An acl bypass flaw was found in pacemaker. When ACLs are not in use, any user in the haclient group has full access to the configuration, which effectively gives them the ability to run any code as root.
When ACLs are in use, users still must be in the haclient group, but their read and write access to various parts of the configuration is limited by configured ACLs.
The vulnerability is that users may use IPC communication with the various daemons directly to perform certain tasks that they would be prevented by ACLs from doing if they went through the configuration.
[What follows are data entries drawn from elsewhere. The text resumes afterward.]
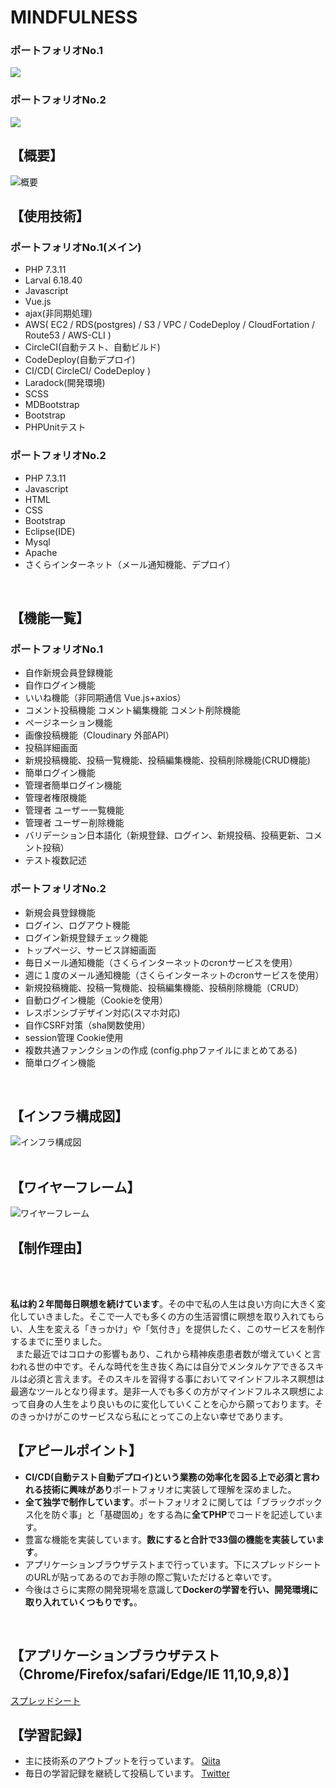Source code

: 
# MINDFULNESS

### ポートフォリオNo.1
<img src="public/images/portforio1.gif" >

### ポートフォリオNo.2
<img src="public/images/portforio2.gif" >
<br>

## 【概要】
![概要](public/images/gaiyou.png "概要")
<br>

## 【使用技術】
### ポートフォリオNo.1(メイン)
- PHP 7.3.11
- Larval 6.18.40 
- Javascript
- Vue.js
- ajax(非同期処理)
- AWS( EC2 / RDS(postgres) / S3 / VPC / CodeDeploy / CloudFortation / Route53 / AWS-CLI )
- CircleCI(自動テスト、自動ビルド)
- CodeDeploy(自動デプロイ)
- CI/CD( CircleCI/ CodeDeploy )
- Laradock(開発環境)
- SCSS
- MDBootstrap
- Bootstrap
- PHPUnitテスト 

### ポートフォリオNo.2
- PHP 7.3.11
- Javascript
- HTML
- CSS
- Bootstrap
- Eclipse(IDE)
- Mysql
- Apache
- さくらインターネット（メール通知機能、デプロイ）
<br>

## 【機能一覧】
### ポートフォリオNo.1
- 自作新規会員登録機能
- 自作ログイン機能
- いいね機能（非同期通信 Vue.js+axios）
- コメント投稿機能 コメント編集機能 コメント削除機能
- ページネーション機能
- 画像投稿機能（Cloudinary 外部API）
- 投稿詳細画面
- 新規投稿機能、投稿一覧機能、投稿編集機能、投稿削除機能(CRUD機能)
- 簡単ログイン機能
- 管理者簡単ログイン機能
- 管理者権限機能
- 管理者 ユーザー一覧機能
- 管理者 ユーザー削除機能
- バリデーション日本語化（新規登録、ログイン、新規投稿、投稿更新、コメント投稿）
- テスト複数記述

### ポートフォリオNo.2
- 新規会員登録機能
- ログイン、ログアウト機能
- ログイン新規登録チェック機能
- トップページ、サービス詳細画面
- 毎日メール通知機能（さくらインターネットのcronサービスを使用）
- 週に１度のメール通知機能（さくらインターネットのcronサービスを使用）
- 新規投稿機能、投稿一覧機能、投稿編集機能、投稿削除機能（CRUD）
- 自動ログイン機能（Cookieを使用）
- レスポンシブデザイン対応(スマホ対応)
- 自作CSRF対策（sha関数使用）
- session管理 Cookie使用
- 複数共通ファンクションの作成 (config.phpファイルにまとめてある)
- 簡単ログイン機能
<br>

## 【インフラ構成図】
![インフラ構成図](public/images/infra.png "Cloud")
<br><br>

## 【ワイヤーフレーム】
![ワイヤーフレーム](public/images/画面設計.png "画面設計")

## 【制作理由】
<br>
 &nbsp; 

 **私は約２年間毎日瞑想を続けています**。その中で私の人生は良い方向に大きく変化していきました。そこで一人でも多くの方の生活習慣に瞑想を取り入れてもらい、人生を変える「きっかけ」や「気付き」を提供したく、このサービスを制作するまでに至りました。<br>&nbsp; また最近ではコロナの影響もあり、これから精神疾患患者数が増えていくと言われる世の中です。そんな時代を生き抜く為には自分でメンタルケアできるスキルは必須と言えます。そのスキルを習得する事においてマインドフルネス瞑想は最適なツールとなり得ます。是非一人でも多くの方がマインドフルネス瞑想によって自身の人生をより良いものに変化していくことを心から願っております。そのきっかけがこのサービスなら私にとってこの上ない幸せであります。
<br>

## 【アピールポイント】
- **CI/CD(自動テスト自動デプロイ)という業務の効率化を図る上で必須と言われる技術に興味があり**ポートフォリオに実装して理解を深めました。<br>
- **全て独学で制作しています**。ポートフォリオ２に関しては「ブラックボックス化を防ぐ事」と「基礎固め」をする為に**全てPHP**でコードを記述しています。<br>
- 豊富な機能を実装しています。**数にすると合計で33個の機能を実装しています**。<br>
- アプリケーションブラウザテストまで行っています。下にスプレッドシートのURLが貼ってあるのでお手隙の際ご覧いただけると幸いです。<br>
- 今後はさらに実際の開発現場を意識して**Dockerの学習を行い、開発環境に取り入れていくつもりです。**。
<br>


## 【アプリケーションブラウザテスト（Chrome/Firefox/safari/Edge/IE 11,10,9,8）】
[スプレッドシート](https://docs.google.com/spreadsheets/d/1VHTu-UZnbfKLE30rUPOp0xKJSU-AV2oquUGVsC01C44/edit?usp=sharing)
<br>

## 【学習記録】
- 主に技術系のアウトプットを行っています。
[Qiita](https://qiita.com/YUYU070703)
- 毎日の学習記録を継続して投稿しています。
[Twitter](https://twitter.com/mindfulness0707)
Created attachment 1722698 [details]
Fix for pacemaker CVE-2020-25654 (upstream master branch as of 2020-10-18)
Created attachment 1722699 [details]
Fix for pacemaker CVE-2020-25654 (upstream 2.0.4 release)
Created attachment 1722700 [details]
Fix for pacemaker CVE-2020-25654 (upstream 2.0.3 release)
Created attachment 1722701 [details]
Fix for pacemaker CVE-2020-25654 (upstream 1.1.23 release)
Patches attached. Each patch is the same fix, but applicable to different points in the upstream code base (master branch as of this morning, the two most recent upstream releases 2.0.4 and 2.0.3, and the most recent release of the previous upstream major series 1.1.23).
Created pacemaker tracking bugs for this issue:
Affects: fedora-all [bug 1891718]
Affects: openstack-rdo [bug 1891719]
Name: Ken Gaillot (Red Hat)
Upstream releases that include the fix:
Red Hat Gluster Storage 3 no longer maintains its own version of pacemaker, prerequisite is to enable Red Hat Enterprise Linux High Availability (for RHEL X Server)" repository. The fix will be consumed from RHEL High Availability repository.